Failure Can Mean Success in Your Next Interview

By Chelsea Babin

“Can you tell me about a failure in your past and how you handled it?”

Immediately your heart starts pounding. With sweaty, shaky palms you wipe your brow, hoping to buy some time. The hiring manager stares at you, anticipation in her eyes.

“Can’t think of one.” You say with a smile. There you go! Let them think you’ve never failed in your working life. Let them be impressed by your supposedly perfect record and hire you on the spot.

Except most hiring managers won’t buy it. On the off chance that you’ve never experienced failure in your career, you’ll still be lumped in with the 99.9% of us who occasionally make mistakes. Instead of hiding behind false pretenses, it’s time to open up and be honest.

Having a vulnerable conversation about your previous failures can be challenging, particularly within the stress-ridden confines of a job interview. However, it doesn’t have to be. Change your perspective; focus on the lessons learned and how you handled the situation. The purpose of this question, from an interviewer’s perspective, is to see how you deal with challenging situations. They’re not trying to catch you in a former blunder and refuse to hire you because of it. Instead, they want to hear how you learn from your failures.

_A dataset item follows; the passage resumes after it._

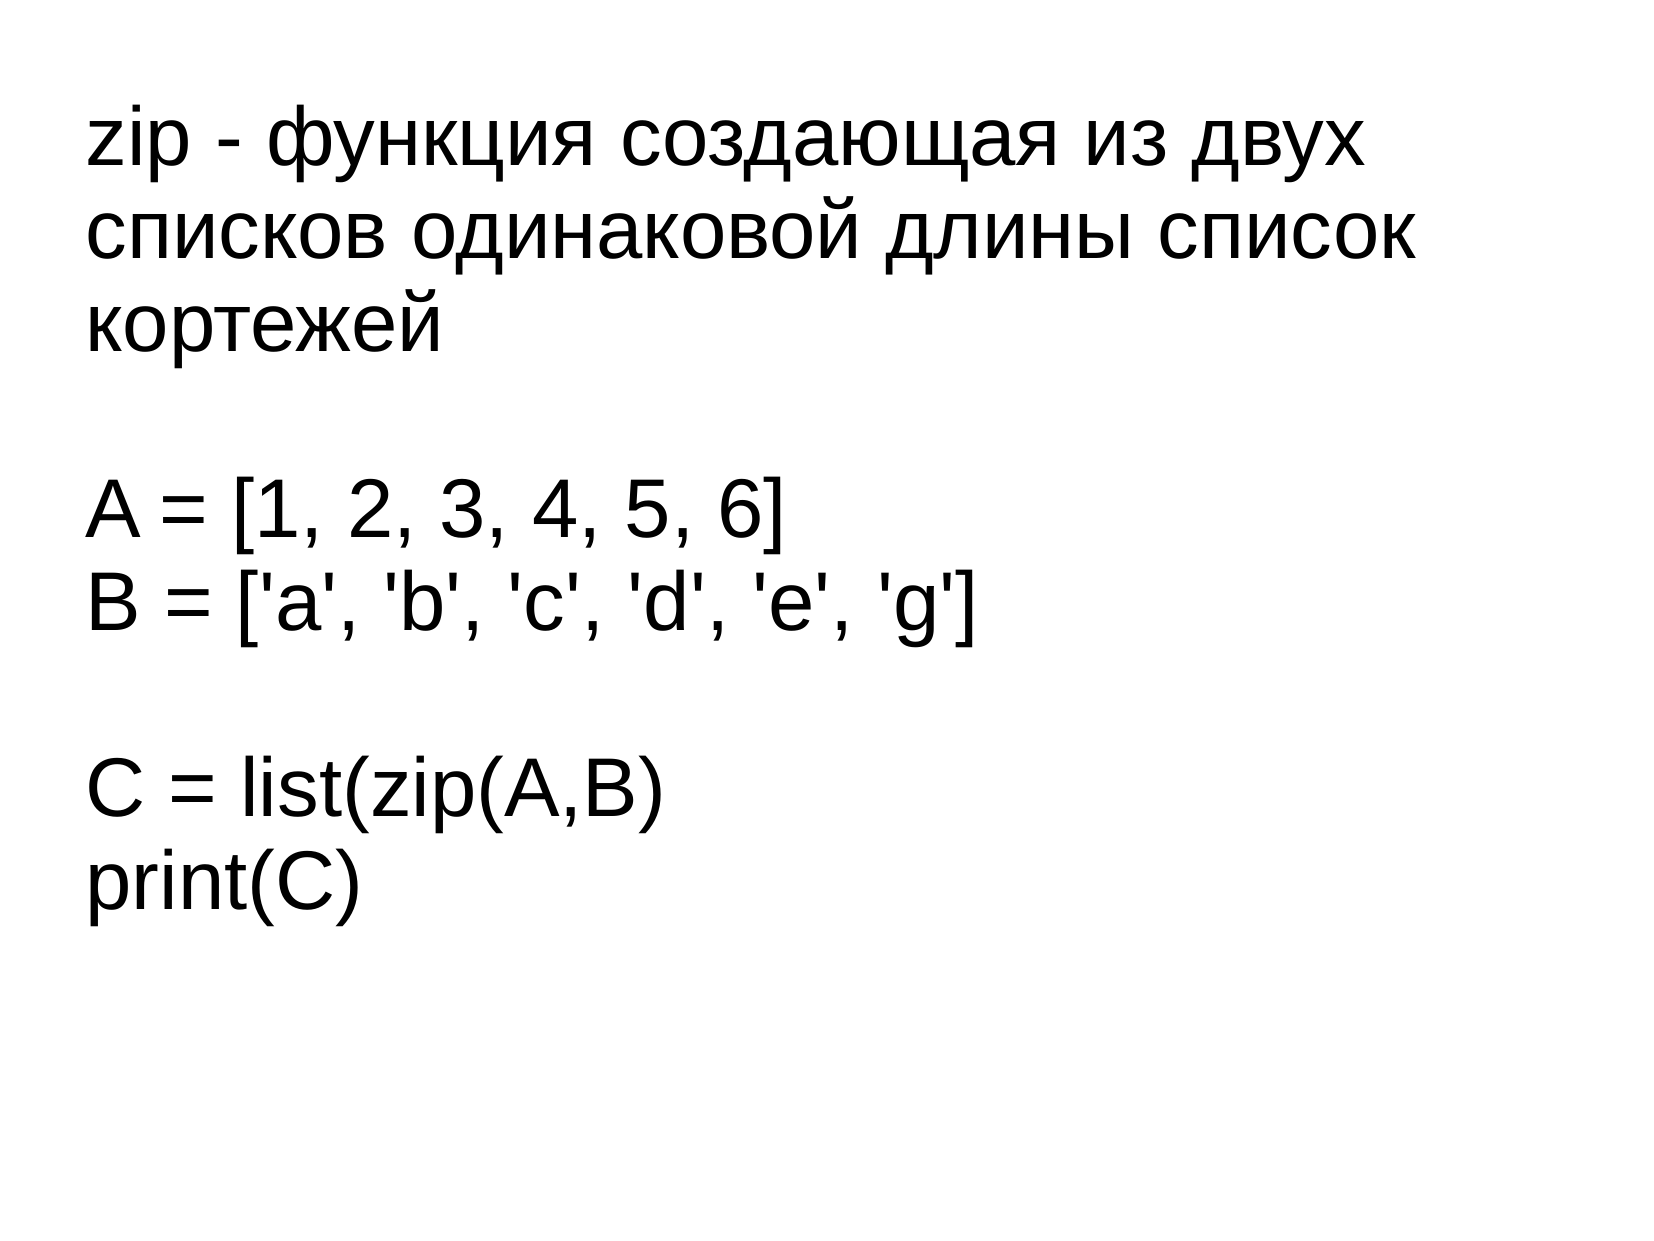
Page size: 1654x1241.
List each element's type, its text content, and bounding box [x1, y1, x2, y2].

text_box zip - функция создающая из двух списков одинаковой длины список кортежей A = [1, 2, 3, 4, 5, 6] B = ['a', 'b', 'c', 'd', 'e', 'g'] C = list(zip(A,B) print(C) [70, 82, 1595, 935]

To best answer this question, think of a few examples of mistakes you’ve made in the workplace over the years. Chances are you’ve had minor errors, like misspelling a few words in an email, and major errors, like miscalculating the cost on a project and exceeding the budget by almost half. The best failures to bring up in an interview are the ones that fall in the middle, nothing so minor and nit-picky that you seem like you’re hiding something, but nothing so excessive that it may damage your chances in a future company.

Additionally, if you can think of mistakes you’ve made in the process of implementing a creative idea or facilitating innovation, these are prime examples to bring up. The most revered failures are the ones that eventually lead to something great or, at least, took place in the process of innovation. The reason everyone discusses Walt Disney being fired from a newspaper for having “no original ideas”, Steve Jobs for being ousted from his own company at age 30 and Oprah Winfrey being demoted from her job as a news anchor because she “wasn’t fit for television”, has nothing to do with their failures and everything to do with their eventual successes. If you have a story like this within your work history, tell it! Your interview is sure to go well.

When discussing your failure, it’s important to remain vulnerable, particularly when setting up what the mistake was. The initial explanation is an important time to avoid blaming others around you for your mistakes. Take ownership, then explain what your failure taught you. Did you learn to check in with clients throughout a project to make sure none of the specs needed changing? Did you decide to never leave work early on a day one of your major projects needed a complete overhaul? Whatever the lesson was, bring it up!

Remember, without failure, true potential and success cannot be realized. Your odds of making a mistake overtime continue to increase, particularly if you are taking risks in the workplace. These risks, even when they result in failure, reflect well on you as a candidate. If you’re creative and innovative, if you’re dedicated to trying new strategies and implementing new technologies, you’re going to make mistakes along the way. Hiring managers know this and won’t fault you for it.

Owning up to these mistakes during your interviews will help define you as a candidate, in a good way! Don’t hesitate to answer with honesty as long as you focus on the reasons behind the mistake you made and the lessons you learned from it.